*** TEXT EXCERPT Section Begins ***
The COVID-19 pandemic will be “a lubricant for the smart city,” according to one urban planning expert.
From banal city service digitization efforts to ubiquitous urban surveillance systems, the smart city may be materializing faster than expected, says Klaus R. Kunzmann, a professor emeritus and the former head of the Institute of Spatial Planning at the Technical University of Dortmund, Germany.
In a recent article for disP—The Planning Review, Kunzmann argues that the conditions created by the pandemic will make it much easier for local governments to pursue smart city solutions in areas such as traffic control, crime prediction, and data sensors.
Kunzmann says the pandemic has increased peoples’ exposure to top-down government guidance—from social distancing requirements to official virologists interpreting data. This exposure, he says, will subtly create more openness to suggestions and plans proposed by city leaders. Combined with the imperative to quickly rebuild devastated local economies, Kunzmann argues that the door will open widely to the kinds of efficiency-focused solutions offered by companies such as IBM and Siemens. “Individual convenience will outweigh privacy concerns,” he says.
Particularly in Europe, he suggests that new trust in the public sector will accelerate these developments. “Urban strategies to support smart-city development will certainly benefit from the regained public power,” says Kunzmann, who has taught in universities throughout Europe, the U.S., and Asia and has advised the European Commission, the Council of Europe, and the OECD. The coronavirus led to an increased reliance on digital services, as more people began working remotely. He argues this experience let many governments see how they could rely more heavily on digital options for services that would have typically occurred in person.
Europe in general may be more open to top-down projects and smart city systems since it has been successful in implementing rules to get the coronavirus pandemic under control. Governments were quick to impose lockdowns, closures, and mask requirements and saw infection rates fall as a result.
*** TEXT EXCERPT Section Ends ***
• **EXERCISE REQUIREMENTS**: Continue the article about the COVID-19 pandemic speeding up smart city development, picking up after its final sentence.
*** SUPPLIED RECORDS Section Begins ***
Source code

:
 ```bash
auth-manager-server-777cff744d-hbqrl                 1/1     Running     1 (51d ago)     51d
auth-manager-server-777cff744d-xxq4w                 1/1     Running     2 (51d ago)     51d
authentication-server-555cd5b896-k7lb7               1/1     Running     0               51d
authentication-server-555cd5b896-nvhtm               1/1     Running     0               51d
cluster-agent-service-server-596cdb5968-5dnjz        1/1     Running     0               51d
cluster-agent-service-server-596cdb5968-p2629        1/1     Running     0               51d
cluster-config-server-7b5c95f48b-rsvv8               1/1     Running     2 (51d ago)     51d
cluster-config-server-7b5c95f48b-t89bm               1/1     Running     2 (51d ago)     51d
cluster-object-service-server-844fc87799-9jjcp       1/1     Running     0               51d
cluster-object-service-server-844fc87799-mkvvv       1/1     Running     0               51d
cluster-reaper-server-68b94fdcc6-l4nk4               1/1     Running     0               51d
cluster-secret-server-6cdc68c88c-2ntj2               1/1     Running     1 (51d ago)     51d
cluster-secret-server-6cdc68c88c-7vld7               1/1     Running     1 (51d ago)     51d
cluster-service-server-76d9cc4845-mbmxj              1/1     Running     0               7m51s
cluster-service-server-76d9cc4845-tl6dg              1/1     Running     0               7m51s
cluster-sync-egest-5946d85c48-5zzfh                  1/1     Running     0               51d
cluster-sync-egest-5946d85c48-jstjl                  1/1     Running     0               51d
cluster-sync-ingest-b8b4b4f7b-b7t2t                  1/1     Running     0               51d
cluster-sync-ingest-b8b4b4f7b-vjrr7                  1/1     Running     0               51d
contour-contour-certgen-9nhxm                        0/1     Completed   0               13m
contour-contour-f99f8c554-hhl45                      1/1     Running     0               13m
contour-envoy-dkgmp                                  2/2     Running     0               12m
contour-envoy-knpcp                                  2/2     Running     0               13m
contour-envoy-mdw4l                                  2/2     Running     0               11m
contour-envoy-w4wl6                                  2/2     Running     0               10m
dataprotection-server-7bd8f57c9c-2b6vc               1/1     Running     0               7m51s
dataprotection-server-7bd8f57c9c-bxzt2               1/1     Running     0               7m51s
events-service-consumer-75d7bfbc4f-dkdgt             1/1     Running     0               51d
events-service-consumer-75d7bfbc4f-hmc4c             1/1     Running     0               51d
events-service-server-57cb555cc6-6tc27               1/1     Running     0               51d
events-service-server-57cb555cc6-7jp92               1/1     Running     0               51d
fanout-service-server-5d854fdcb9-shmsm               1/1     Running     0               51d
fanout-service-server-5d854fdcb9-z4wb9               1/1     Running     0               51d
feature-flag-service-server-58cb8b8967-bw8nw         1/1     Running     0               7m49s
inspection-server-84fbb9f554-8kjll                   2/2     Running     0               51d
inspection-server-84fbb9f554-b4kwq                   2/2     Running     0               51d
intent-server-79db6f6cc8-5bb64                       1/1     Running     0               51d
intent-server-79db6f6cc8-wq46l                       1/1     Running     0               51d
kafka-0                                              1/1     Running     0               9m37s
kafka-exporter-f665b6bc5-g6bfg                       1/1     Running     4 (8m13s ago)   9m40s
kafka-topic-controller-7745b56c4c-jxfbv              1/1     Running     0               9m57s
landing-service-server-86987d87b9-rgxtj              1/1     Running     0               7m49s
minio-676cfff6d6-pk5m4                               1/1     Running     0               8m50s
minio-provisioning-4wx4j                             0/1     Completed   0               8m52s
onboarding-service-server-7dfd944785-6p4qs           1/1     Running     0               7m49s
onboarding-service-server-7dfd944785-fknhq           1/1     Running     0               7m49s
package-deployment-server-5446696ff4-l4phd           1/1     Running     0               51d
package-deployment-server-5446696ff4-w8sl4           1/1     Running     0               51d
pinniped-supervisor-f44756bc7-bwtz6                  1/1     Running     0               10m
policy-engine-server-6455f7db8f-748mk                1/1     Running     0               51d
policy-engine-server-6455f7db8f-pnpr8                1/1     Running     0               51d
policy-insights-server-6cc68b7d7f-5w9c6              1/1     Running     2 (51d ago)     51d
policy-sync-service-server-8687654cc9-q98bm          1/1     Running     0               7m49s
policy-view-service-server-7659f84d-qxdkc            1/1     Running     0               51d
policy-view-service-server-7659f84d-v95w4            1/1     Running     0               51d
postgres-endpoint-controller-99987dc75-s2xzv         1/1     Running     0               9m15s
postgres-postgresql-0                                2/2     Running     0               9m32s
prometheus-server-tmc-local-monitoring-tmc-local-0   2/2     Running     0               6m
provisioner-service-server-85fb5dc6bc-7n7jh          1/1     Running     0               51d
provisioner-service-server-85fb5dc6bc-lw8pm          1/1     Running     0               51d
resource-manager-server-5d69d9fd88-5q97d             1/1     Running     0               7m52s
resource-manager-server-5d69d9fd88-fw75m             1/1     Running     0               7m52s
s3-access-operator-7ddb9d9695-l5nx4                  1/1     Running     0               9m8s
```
*** SUPPLIED RECORDS Section Ends ***
• **WRITTEN REPLY**:
But even in countries where there is less trust in the government’s leadership during the past few months, the extreme impacts of the pandemic will become the justification for all sorts of experimental approaches to governance. “For a few years, COVID-19 will be the standard argument and pretext for supporting public and private decisions on almost everything with or without much empirical evidence,” Kunzmann writes. “In order to push ahead their smart city businesses, industries, energy, and water corporations, as well as public utilities, will use the occasion to further digitalize production and services.” That could mean more local governments investing in smart grids that optimize and price energy flows based on demand, as well as sensors that monitor and balance traffic flows. It could also mean more investment in systems that raise significant privacy concerns, such as automated license plate readers that track peoples’ movement.
With local government budgets pushed to the brink, these efforts will be framed as ways to save money. Kunzmann believes that the harsh economic conditions may also lead to more regionalism and cross-jurisdictional development programs.
Smart city technologies aren’t necessarily good or bad, Kunzmann writes, but allowing them to be imposed without proper oversight risks a slide into a technological dystopia. And if local economic recovery is seen as the only goal, he worries that other public projects and priorities may become subservient to the bottom line. Urban planners, Kunzmann says, “have to take care that other social and physical aims of urban development are not neglected when speeding up the smart digitalization of the city.”